Le 16 septembre 2015, le Président ukrainien Petro Porochenko a imposé des sanctions à des centaines de personnes physiques et morales, dont 42 journalistes originaires de la Fédération de Russie (14), de Lettonie (4), de Moldova (4), de Pologne (3), d’Estonie (2), de Hongrie (2), de "l’ex-République yougoslave de Macédoine" (2), de Slovaquie (2), d’Espagne (2), d’Allemagne, de Suisse et de Bulgarie. Il y avait parmi eux des journalistes de la BBC, de El País, de die Zeit, de la chaîne RT, des agences Tass et RIA Novosti, de la chaîne de télévision NTV, de Channel One, de la nouvelle chaîne Russia-24, etc.
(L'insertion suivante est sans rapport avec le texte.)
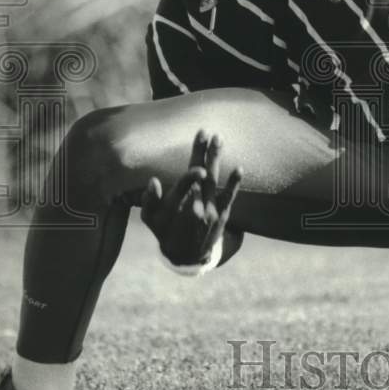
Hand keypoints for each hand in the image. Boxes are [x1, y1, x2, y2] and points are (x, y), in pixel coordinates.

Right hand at [140, 130, 242, 267]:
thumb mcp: (151, 219)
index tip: (195, 161)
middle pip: (201, 177)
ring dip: (216, 159)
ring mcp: (210, 211)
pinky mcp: (221, 214)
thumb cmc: (165, 231)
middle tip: (207, 133)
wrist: (187, 256)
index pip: (184, 185)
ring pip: (214, 181)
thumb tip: (153, 181)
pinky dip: (234, 183)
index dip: (190, 174)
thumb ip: (149, 200)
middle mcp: (195, 208)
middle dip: (203, 153)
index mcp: (176, 207)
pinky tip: (239, 168)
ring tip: (218, 139)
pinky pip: (228, 197)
L’ensemble des personnes énumérées ci-dessus sont interdites de séjour en Ukraine.
Sous la pression d’organisations européennes (OSCE, Union européenne), de responsables politiques européens, de médias (la BBC en particulier), du Département d’Etat américain et du président de l’association des correspondants des Nations Unies, M. Porochenko a raccourci sélectivement la liste en biffant les noms de six journalistes seulement de médias britanniques (la BBC), allemands et espagnols, en soulignant que «la liberté de la presse est une valeur suprême» pour lui.
En particulier:
Néanmoins, 36 journalistes de dix pays restent toujours frappés d’interdit.
Les mesures de cette nature des autorités ukrainiennes sont contraires au droit international et aux engagements internationaux de l’Ukraine, y compris en tant qu’Etat membre du Conseil de l’Europe, en particulier ainsi que l’envisagent l’article 10 de la Convention européenne des droits de l’homme, le paragraphe 14 de la Résolution 428 (1970) de l’Assemblée parlementaire intitulée «Déclaration sur les moyens de communication de masse et les droits de l’homme”; le paragraphe 7.ii de la Résolution n° 2 «Repenser le cadre de régulation des media» de la Cinquième conférence ministérielle européenne sur la politique des communications de masse (Thessalonique, 11-12 décembre 1997) et d’autres documents pertinents du Conseil de l’Europe.
M. Pushkov
demande au Comité des Ministres,
en ce qui concerne les mesures précitées du Président ukrainien faisant obstacle aux activités des journalistes, d’évaluer les sanctions ukrainiennes et d’apprécier si elles sont conformes aux principes de liberté des médias.